Analyze data with a dataframe

While most data analysts are comfortable using SQL code as used in the previous example, some data analysts and data scientists can use native Spark objects such as a dataframe in programming languages such as PySpark (A Spark-optimized version of Python) to work efficiently with data.

  1. In the notebook, under the chart output from the previously run code cell, use the + Code icon to add a new cell.

    Tip: You may need to move the mouse under the output cell to make the + Code icon appear.

  2. Enter and run the following code in the new cell:

     df = spark.sql("SELECT * FROM products")
     df = df.filter("Category == 'Road Bikes'")
     display(df)
    
  3. Run the new cell, which returns products in the Road Bikes category.

Use Databricks Assistant

Databricks Assistant is an AI-powered tool that helps you write, understand, and debug code. It is available within notebooks and provides natural language assistance.

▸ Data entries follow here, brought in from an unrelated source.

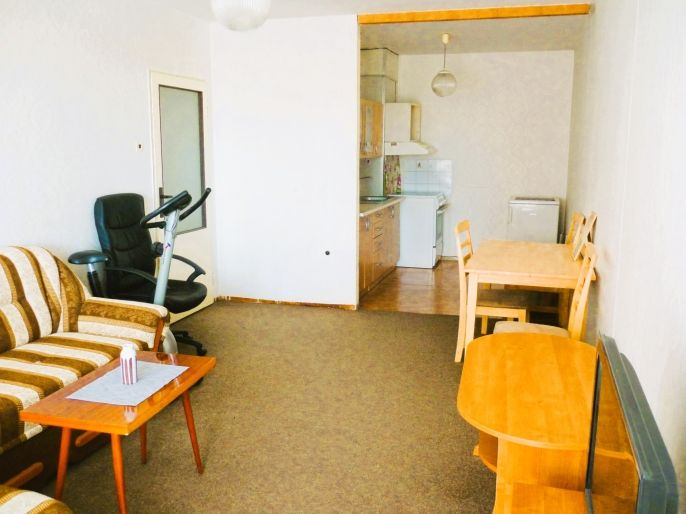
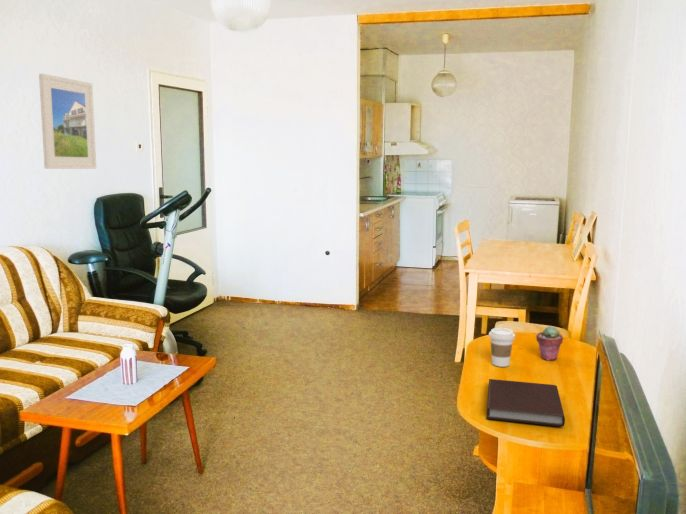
+ notebook [486,378,566,427]
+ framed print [38,73,97,170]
+ coffee cup [488,327,516,368]
+ potted succulent [535,325,564,361]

  1. In the notebook, select the Assistant icon (which looks like a chat bubble) in the upper-right area of the notebook to open the Assistant panel.

    Note: You may be asked to accept the terms and conditions before using the Databricks Assistant.

  2. In the Assistant panel, type the question What is a Spark dataframe? and submit it. The Assistant will provide a response explaining what dataframes are and how they are used in Spark.

  3. Try asking the Assistant a data-related question. Type Show me only products with a price over 100 and submit it. The Assistant will generate SQL or Python code to filter the data based on your request.

  4. Create a new cell and insert the code it generated. Run the cell and observe the output.

    [!NOTE] If and error message appears, try selecting the Diagnose error button.

  5. To see how the Assistant can help fix code, add a new code cell with the following code that contains a deliberate error:

     df = spark.sql("SELECT * FORM products")
     display(df)
    
  6. Run the cell and observe the error message. Then, select the Diagnose error button that appears or ask the Assistant Fix this code and include the code. The Assistant will identify the problem (the keyword FORM should be FROM) and suggest the corrected code.

     df = spark.sql("SELECT * FROM products")
     display(df)
    
  7. Apply the fix and run the cell to verify it now works correctly.

Clean up

In Azure Databricks portal, on the Compute page, select your cluster and select ■ Terminate to shut it down.

If you’ve finished exploring Azure Databricks, you can delete the resources you’ve created to avoid unnecessary Azure costs and free up capacity in your subscription.